Observing natural history, asking and investigating my own scientific questions, building confidence, being surrounded by inspiring peers, witnessing the global, “real-world” impacts of science, understanding the context of science in society and how it affects people… all of these things made me a better naturalist, scientist, and human being.
My study abroad experience gave me a much more holistic appreciation of the earth and the way humans interact with it, which broadened my scope of interest when applying for graduate programs and pursuing future research questions. It also made me appreciate home; though I always had a passion for nature, I often didn’t appreciate the Great Plaines and rolling cornfields that surrounded me. Sometimes it takes something like an exotic rainforest to help you appreciate the wonders of the ecosystem in your own backyard.
What makes you so passionate about the white abalone?
Where do I begin? There is certainly a sense of purpose that comes with trying to correct past environmental mistakes. We humans were responsible for the decline of this species, and I believe that we have a responsibility to save them. Efforts to save an endangered species also allows for an excellent opportunity to engage in meaningful communication about the importance of science to our quality of life. I love opportunities to share our work through social media, video production, science outreach seminar series, and K-12 education.
I also have the pleasure of working with several amazing people and organizations. While the UC Davis Bodega Marine Laboratory leads captive breeding efforts, we work closely with other universities, federal and state institutions, aquariums, and aquaculture farms to do this work, which is overseen by the National Oceanic and Atmospheric Administration.

Provided material:
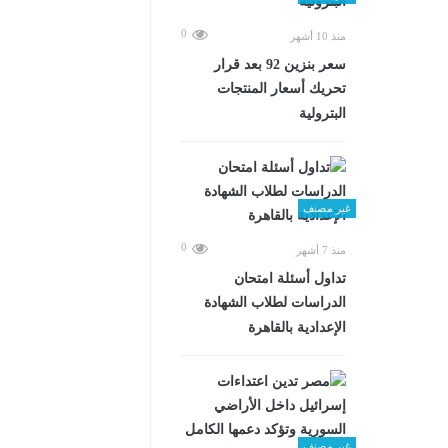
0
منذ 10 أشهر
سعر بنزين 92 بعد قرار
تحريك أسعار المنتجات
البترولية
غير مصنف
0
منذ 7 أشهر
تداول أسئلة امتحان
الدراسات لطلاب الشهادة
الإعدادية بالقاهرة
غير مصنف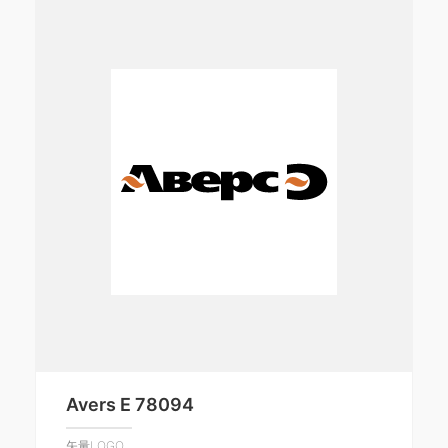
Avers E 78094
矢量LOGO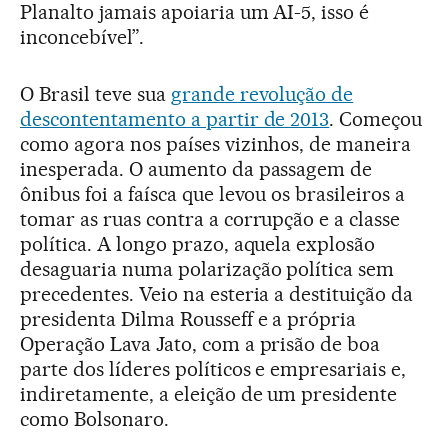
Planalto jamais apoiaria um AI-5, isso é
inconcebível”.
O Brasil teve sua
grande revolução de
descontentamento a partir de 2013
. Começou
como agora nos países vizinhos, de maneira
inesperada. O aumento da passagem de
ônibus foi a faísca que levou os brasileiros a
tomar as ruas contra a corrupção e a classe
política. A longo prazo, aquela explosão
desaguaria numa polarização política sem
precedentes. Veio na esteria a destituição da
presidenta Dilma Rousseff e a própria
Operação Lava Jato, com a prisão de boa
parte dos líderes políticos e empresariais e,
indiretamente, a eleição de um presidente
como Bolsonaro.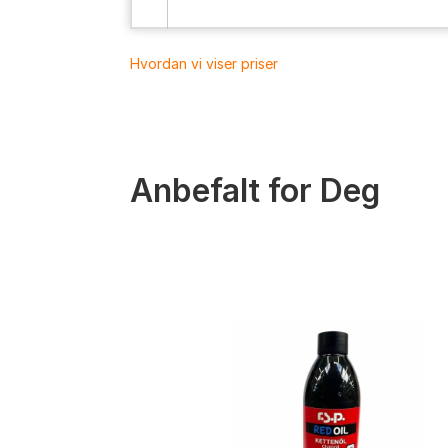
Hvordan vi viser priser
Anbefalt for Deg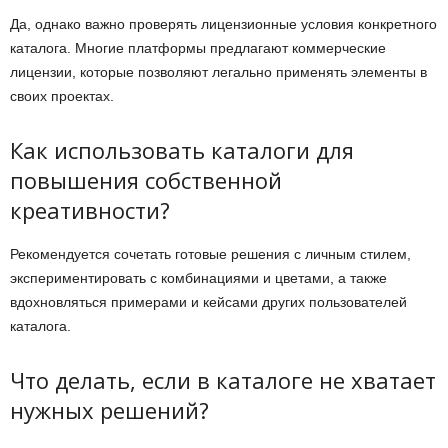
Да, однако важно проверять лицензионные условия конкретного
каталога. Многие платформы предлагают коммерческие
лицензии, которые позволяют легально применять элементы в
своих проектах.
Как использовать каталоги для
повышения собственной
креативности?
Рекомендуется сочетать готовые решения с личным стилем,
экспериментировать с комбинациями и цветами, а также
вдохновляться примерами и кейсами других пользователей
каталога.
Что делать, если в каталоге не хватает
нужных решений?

Task list:
1. Summarize the interview about study abroad and the white abalone in two sentences.
2. Carry on the interview about study abroad and the white abalone from where it stops.
The records have nothing to do with the text.

Answers by item:
1. The speaker says a study abroad experience made them a better naturalist, scientist, and person, broadened their interests for graduate programs and future research, and taught them to appreciate the ecosystem at home. They are passionate about the white abalone because humans caused its decline and have a responsibility to save it, because the effort offers a chance to communicate the importance of science, and because they work with many people and organizations on captive breeding led by the UC Davis Bodega Marine Laboratory.

2.
Most people have probably not heard of white abalone. What are five things everyone should know about the marine invertebrate?
- White abalone are a delicious marine snail that will go extinct very soon without our efforts to save them: We fished over 99% of them in the 1970’s, and the ones that remain are too far apart from one another to reproduce. This overharvest led to them being the first marine invertebrate to land a spot on the U.S. Endangered Species List.
- White abalone is one of seven species of abalone off the west coast of North America, and there are abalone on every continent except for Antarctica. Abalone are hugely culturally and economically important to communities worldwide, including coastal California; people eat them, make jewelry and guitar inlays out of their shells, and native people even used the shells as currency. My husband learned to harvest abalone from his uncle when he was a boy, and we can’t wait to teach our daughter to dive for them. Abalone are in the DNA of Californians and coastal inhabitants throughout the globe.
- White abalone and their congeners also possess ecological superpowers – they are like the Zambonis of the sea, maintaining a habitat that is perfect for lots of other animals to inhabit, and competing with species like urchins, that can wreak havoc on kelp forests when their populations go unchecked.
- White abalone are adorable. While many people appreciate the giant foot of these snails, so many don’t realize they also have “squee”-worthy faces. Few things bring me more joy than showing someone the beady, black eyes topping the mollusk's long, skinny eyestalks. They have personalities!
- We can save them. Captive breeding and outplanting was identified as the best way to rescue this species from the brink of extinction. We now boast more white abalone in captivity than exists in the wild. While this is a scary prospect for the wild population, it also presents a great opportunity to save them. With their wild habitat in relatively pristine condition, we should be able to get our captive-bred animals to thrive there and save this important species.